The Marvellous Mechanical Musical Maiden is the marvel of the age—another age. She an automaton, with a limited range of pre-determined actions. She is forever straining against her bounded existence in a quest for true human connectivity.
Suspended in a sleeping state, our mechanical maiden moves forward through time, awakening at key staging points of the new century. Through haunting, melancholic songs she reports on the times she finds around her. She sings of misplaced expectations, hoped-for connections and abandoned love. Honey Can You Spare a Dime?
Despite moving through time, in her 1890s finery remains entirely of her era. Her’s is a fulsomely sumptuous costume, with a high lace collar, a multi-layered bustier, and protruding bustle with broad outlying paniers.
Lying concealed within her ample costuming, are the electronic wires and buttons that are the blood and marrow of her robotic existence. They innervate a range of limited but gracious gestures, that sparks-up the musical accompaniment to her songs.
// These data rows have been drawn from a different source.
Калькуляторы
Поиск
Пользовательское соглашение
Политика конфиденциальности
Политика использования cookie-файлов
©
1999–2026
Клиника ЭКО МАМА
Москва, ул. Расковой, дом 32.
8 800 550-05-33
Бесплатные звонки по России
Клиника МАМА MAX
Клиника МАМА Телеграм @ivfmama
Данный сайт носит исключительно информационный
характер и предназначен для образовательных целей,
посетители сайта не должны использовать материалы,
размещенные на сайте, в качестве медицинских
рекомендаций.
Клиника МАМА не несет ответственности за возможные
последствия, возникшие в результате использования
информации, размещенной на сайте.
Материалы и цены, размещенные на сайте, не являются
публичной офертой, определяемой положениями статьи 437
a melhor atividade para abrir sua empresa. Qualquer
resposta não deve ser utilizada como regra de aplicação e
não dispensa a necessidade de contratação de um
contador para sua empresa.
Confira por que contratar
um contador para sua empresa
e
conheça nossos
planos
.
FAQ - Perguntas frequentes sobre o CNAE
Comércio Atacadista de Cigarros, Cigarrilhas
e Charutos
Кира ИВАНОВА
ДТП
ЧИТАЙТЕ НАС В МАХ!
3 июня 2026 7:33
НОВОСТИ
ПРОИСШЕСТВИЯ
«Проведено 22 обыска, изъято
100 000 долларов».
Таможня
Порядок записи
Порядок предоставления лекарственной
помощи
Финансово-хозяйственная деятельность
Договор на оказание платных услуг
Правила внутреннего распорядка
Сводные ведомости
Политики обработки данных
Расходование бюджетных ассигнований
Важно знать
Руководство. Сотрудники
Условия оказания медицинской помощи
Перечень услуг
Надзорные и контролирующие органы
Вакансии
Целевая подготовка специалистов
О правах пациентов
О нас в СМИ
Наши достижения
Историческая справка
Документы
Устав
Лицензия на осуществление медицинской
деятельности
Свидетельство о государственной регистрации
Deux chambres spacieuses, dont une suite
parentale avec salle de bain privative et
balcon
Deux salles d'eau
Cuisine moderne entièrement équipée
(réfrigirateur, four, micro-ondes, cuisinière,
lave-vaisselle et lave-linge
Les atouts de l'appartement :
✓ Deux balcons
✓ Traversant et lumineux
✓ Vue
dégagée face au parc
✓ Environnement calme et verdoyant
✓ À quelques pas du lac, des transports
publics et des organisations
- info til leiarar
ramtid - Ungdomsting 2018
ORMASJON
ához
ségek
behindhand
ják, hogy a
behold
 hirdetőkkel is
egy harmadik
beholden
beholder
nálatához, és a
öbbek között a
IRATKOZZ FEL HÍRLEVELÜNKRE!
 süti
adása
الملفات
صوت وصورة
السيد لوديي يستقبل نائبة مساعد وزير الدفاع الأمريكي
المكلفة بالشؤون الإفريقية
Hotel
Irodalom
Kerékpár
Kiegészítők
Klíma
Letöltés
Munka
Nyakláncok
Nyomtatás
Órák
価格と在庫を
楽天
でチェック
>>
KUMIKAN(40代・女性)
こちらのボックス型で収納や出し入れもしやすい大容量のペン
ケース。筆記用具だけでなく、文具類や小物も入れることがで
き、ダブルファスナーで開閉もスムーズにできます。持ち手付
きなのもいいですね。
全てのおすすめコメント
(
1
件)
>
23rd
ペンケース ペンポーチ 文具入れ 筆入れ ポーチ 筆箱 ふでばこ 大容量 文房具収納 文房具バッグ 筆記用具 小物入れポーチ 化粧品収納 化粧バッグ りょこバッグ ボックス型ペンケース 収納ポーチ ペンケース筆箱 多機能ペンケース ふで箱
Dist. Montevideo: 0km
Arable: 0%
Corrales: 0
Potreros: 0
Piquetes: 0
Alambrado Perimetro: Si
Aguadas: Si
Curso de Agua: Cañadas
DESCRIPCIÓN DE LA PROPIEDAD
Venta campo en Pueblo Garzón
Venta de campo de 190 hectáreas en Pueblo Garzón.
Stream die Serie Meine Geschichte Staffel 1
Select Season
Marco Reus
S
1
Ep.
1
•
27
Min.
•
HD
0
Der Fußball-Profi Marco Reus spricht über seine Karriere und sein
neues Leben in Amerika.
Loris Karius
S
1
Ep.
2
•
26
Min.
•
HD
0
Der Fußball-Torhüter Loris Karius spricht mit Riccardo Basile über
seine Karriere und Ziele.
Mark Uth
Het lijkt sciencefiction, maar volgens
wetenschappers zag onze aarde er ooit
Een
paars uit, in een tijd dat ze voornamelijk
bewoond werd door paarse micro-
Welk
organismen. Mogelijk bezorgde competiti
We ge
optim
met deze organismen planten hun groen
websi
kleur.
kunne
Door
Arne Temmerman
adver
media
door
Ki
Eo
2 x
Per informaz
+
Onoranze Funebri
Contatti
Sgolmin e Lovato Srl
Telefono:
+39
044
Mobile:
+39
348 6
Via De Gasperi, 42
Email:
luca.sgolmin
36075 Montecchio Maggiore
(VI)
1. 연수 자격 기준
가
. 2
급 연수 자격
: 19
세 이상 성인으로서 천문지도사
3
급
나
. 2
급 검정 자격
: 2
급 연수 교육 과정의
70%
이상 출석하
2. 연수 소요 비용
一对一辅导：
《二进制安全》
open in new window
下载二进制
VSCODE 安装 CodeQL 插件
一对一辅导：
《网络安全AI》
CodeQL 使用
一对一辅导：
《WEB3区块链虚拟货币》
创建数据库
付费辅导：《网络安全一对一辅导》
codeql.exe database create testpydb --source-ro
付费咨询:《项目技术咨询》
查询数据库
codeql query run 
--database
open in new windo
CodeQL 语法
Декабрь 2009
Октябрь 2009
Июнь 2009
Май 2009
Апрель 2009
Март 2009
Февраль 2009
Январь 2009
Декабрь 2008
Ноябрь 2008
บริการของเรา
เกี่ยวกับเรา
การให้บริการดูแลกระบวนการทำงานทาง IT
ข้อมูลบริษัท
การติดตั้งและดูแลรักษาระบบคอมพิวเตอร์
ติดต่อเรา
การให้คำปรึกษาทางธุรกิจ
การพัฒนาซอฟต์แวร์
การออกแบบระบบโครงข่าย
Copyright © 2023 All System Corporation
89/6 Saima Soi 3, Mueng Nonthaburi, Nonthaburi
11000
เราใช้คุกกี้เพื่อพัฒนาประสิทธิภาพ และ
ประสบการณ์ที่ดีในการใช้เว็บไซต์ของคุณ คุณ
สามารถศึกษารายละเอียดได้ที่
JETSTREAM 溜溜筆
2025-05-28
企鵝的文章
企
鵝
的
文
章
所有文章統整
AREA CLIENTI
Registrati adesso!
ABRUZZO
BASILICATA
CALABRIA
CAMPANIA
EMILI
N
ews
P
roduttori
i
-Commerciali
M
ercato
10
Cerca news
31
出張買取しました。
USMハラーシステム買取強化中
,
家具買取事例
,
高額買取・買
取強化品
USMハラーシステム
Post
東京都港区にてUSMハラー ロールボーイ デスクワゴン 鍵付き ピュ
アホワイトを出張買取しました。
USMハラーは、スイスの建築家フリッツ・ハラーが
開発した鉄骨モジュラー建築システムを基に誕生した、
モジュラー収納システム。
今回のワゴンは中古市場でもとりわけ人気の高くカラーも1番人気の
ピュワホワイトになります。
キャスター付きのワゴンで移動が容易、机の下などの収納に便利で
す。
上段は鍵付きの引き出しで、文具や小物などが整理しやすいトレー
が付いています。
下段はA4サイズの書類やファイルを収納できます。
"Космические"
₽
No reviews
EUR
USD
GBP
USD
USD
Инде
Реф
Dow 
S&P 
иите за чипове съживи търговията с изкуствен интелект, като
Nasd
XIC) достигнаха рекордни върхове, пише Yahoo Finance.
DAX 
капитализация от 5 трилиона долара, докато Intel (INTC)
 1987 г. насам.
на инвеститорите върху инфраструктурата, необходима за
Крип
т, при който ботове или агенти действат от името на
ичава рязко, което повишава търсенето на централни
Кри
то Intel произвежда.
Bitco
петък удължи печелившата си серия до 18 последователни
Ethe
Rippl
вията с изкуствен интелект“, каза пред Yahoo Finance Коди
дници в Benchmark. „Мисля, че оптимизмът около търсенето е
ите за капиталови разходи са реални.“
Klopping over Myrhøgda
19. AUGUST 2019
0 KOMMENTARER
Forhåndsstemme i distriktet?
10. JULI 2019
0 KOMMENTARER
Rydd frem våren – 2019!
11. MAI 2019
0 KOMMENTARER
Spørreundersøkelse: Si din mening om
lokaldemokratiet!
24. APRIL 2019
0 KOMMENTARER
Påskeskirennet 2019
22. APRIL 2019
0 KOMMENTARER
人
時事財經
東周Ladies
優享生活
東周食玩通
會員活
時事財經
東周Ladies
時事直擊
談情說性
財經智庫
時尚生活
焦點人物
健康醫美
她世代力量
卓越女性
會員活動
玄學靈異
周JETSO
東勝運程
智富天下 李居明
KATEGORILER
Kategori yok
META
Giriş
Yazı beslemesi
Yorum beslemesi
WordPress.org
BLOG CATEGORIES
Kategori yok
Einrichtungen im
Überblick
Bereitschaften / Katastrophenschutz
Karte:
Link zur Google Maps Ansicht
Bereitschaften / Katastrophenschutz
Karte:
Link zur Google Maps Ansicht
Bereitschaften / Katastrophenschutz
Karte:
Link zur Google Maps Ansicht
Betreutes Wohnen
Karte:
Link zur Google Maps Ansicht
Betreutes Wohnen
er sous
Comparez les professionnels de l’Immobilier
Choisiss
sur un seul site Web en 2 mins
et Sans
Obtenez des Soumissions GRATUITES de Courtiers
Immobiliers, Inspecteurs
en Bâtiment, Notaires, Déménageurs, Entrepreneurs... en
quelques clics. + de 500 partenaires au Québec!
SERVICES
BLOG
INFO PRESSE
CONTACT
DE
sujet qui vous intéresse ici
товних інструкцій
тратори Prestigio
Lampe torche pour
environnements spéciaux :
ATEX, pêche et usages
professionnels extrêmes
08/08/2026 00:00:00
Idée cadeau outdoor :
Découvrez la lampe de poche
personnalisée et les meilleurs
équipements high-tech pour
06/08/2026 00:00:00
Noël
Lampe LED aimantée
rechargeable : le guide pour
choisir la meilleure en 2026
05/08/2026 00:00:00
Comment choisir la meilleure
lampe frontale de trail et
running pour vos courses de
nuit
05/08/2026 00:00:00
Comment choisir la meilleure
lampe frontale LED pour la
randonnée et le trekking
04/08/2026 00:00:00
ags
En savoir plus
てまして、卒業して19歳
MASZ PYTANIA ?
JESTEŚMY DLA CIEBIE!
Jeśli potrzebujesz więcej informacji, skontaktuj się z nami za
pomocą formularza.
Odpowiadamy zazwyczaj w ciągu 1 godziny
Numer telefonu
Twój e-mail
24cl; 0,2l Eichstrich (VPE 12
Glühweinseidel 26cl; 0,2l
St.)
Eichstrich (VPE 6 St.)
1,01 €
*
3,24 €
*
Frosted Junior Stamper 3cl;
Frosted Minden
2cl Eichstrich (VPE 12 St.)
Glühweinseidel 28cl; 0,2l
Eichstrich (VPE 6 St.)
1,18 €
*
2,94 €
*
The notes flow out through speakers hidden within the outlying paniers.
How did this spare and yearning humanoid find herself in such a trap? Once, she was a fully-human street singer. For payment, she would sing beautiful songs to passers-by.
One fateful day, she allowed Thomas Edison to record her beautiful voice. In doing so, however, she lost forever her ownership over it. And, in the process, lost control over her own life.
She had lost her agency. Agency in this context is the ability to influence your own life and exercise a personal sense of responsibility. People with agency bring such capabilities to their capacity for inter-relationships.
Without her own human agency, she was an automaton—a machine with the appearance of a human. As if afflicted with encephalitis lethargica—an epidemic of the early decades of the 20th century—she remained locked, seemingly forever, in a slumped but upright position.
Over the years there were awakenings. Her L-Dopa came in the form of the divine passing of a "human spark”... She would then wake up and begin a limited connection with her “dear ones”. Eventually, the spark of life, like fading batteries, failed her.
Dusted off from a by-gone era, “dear ones” is the mechanical maiden’s wonderfully endearing form of personal address. Here, from the early decades of the 21st century, her term sounds like the entirely valid gender and relationship neutral form of address for so many have been grasping.
This automaton was once fully a woman, who lost her talents and capabilities to the leading proponent of an emerging technology. “Dear ones” is the maiden’s declaration that human inter-connectedness neutraliser technologically-driven dehumanisation. She’s experienced it all before.